+++ Page excerpt +++
The local client application can now call the local DTS client API program with the two input and two output parameters. The 39 bytes of DTS control data and the input data are in the parameter p1. The calling client application keeps waiting for the return from the called DTS client program.

The DTS server program calls the server application with four parameters: the 'input data' and 'input data length' are the first two parameters, and the 'output data' and 'output data length' are for getting the response from the server application.

The DTS server program gets the two bytes long return code followed by the possible output data in the first output parameter, and the output data length in the second parameter when the call returns from the server application. Notice, that this DTS server interface with the four parameters is identical with the DTS client interface.

The DTS server program then writes the output data to the still open communications session.

The DTS client program, which is waiting for the DTS return code and response data from the line, reads the data, closes the connection, and moves the output data and output data length in the two output parameters p3 and p4, and returns the control to the calling client application.

The 2 first bytes of the output data contain the DTS return code, which tells to the client application if the transaction was successful or not. The actual user data starts in the position 3.

The same operations are always repeated for each new DTS call.

Additional features

DTS also provides additional functions such as ASCII/EBCDIC character code conversion and DTS data compression. Some DTS implementations also use data encryption and exchange of the keys on transaction level.

One of the most useful features is the spooling or queuing capability of DTS. When problems occur with the connection, DTS automatically stores and then later resends the transactions in the same order to the remote application.

All DTS implementations also include a ready-to-run file copy application for sending and receiving files (actually records of the files).

The installation menu and procedures enable you to configure DTS nodes, applications, protocols and communications resources of the network quickly and easily. Statistics, traffic monitoring and logging functions help in maintenance and problem management.

Some remarks

After performing the data conversion, compression and possible encryption for the input data, the DTS client program establishes the physical link, if not yet active, and then establishes the logical communications session with the DTS server program. Then it sends the data to the DTS server.

If the DTS transaction type is set to 'real-time' (function code 01), but the connection cannot be established, the DTS client returns an error code to the calling application in the two first bytes of the first output parameter.

If the client application allows DTS spooling the transaction (function codes 02 and 03), DTS saves the transaction in a file, returns the call immediately with an 'ok' return code, and tries to send the data to the server DTS as soon as possible. DTS spooler always sends the spooled transactions in the proper order to the server. DTS spooler makes as many retries as is needed to get the next transactions sent to the server. The retry interval is pre-configured for the spooler. Transactions cannot pass each other.

Only 39 bytes of DTS control information are included in the beginning of each input data buffer, and 2 control bytes in the beginning of the output data buffer. The maximum data length for input and output data buffers is 32 kB. The data contents of each transaction can be anything you have agreed between the partner applications. The data can be in a bit stream or any character coded format. DTS supports binary transfer without any code conversion.

The DTS server checks the requested server application name from its DTS configuration table. If not found, an error return code is sent back to the DTS client.

If the requested transaction is not successful because of a local or remote program error, physical or logical communication session error, or because of logical errors in the server application (e.g. the requested file or program is not found), DTS interprets the situation and returns the relevant DTS return code to the client application.
+++
# Tasks
1 - According to the DTS excerpt, what is the maximum data length for the input and output data buffers?
2 - Echo the part of the DTS excerpt starting at "Only 39 bytes" and ending at "any code conversion.".
+++ Available data +++
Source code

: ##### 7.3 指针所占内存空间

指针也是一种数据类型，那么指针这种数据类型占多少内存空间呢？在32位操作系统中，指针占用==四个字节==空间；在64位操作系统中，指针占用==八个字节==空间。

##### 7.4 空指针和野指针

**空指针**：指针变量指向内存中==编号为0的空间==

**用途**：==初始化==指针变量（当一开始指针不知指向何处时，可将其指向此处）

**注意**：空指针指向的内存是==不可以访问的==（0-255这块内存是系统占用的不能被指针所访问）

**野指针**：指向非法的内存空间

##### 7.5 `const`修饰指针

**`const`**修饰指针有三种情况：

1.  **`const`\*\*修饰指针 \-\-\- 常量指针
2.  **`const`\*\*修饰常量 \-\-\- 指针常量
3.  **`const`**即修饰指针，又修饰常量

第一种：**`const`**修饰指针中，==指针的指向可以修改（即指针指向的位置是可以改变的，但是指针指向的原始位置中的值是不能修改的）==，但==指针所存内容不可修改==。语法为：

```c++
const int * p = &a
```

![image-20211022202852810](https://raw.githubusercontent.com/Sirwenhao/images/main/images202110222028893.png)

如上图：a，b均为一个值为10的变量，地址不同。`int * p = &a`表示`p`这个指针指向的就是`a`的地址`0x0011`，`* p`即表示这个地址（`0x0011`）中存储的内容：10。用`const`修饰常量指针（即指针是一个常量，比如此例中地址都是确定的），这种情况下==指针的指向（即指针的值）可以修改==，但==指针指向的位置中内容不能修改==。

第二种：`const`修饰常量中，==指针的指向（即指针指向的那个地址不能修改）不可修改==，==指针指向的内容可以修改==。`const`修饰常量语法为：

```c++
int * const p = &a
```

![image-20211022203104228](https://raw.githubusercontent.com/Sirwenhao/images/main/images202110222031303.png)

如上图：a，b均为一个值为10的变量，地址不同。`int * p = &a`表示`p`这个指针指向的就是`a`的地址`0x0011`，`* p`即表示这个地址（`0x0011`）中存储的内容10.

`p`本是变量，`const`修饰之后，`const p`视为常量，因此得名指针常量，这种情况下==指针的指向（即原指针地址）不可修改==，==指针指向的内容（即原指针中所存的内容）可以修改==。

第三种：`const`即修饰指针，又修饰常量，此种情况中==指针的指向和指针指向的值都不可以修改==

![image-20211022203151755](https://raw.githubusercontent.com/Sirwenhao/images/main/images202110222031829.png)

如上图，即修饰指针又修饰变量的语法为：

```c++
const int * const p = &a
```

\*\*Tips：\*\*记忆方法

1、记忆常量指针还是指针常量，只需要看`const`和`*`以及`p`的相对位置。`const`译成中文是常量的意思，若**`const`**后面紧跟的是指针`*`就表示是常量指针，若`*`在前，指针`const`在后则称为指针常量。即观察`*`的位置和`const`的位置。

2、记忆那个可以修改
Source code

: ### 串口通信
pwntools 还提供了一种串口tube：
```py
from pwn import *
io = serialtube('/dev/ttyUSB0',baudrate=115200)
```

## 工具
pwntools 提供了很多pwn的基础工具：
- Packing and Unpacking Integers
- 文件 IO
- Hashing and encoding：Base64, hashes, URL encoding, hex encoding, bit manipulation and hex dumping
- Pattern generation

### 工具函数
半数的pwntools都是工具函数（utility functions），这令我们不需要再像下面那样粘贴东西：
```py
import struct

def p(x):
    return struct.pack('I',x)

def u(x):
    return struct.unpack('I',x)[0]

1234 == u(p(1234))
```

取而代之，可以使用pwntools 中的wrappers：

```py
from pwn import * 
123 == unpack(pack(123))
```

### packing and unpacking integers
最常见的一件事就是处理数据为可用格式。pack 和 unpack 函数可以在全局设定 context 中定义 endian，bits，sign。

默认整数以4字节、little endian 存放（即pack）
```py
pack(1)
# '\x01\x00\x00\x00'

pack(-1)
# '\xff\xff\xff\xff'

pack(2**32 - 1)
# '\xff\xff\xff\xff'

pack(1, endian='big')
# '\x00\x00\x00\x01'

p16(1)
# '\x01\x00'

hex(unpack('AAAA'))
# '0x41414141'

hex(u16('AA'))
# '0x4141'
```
+++
# Answers by task
1 - 32 kB

2 -
Only 39 bytes of DTS control information are included in the beginning of each input data buffer, and 2 control bytes in the beginning of the output data buffer. The maximum data length for input and output data buffers is 32 kB. The data contents of each transaction can be anything you have agreed between the partner applications. The data can be in a bit stream or any character coded format. DTS supports binary transfer without any code conversion.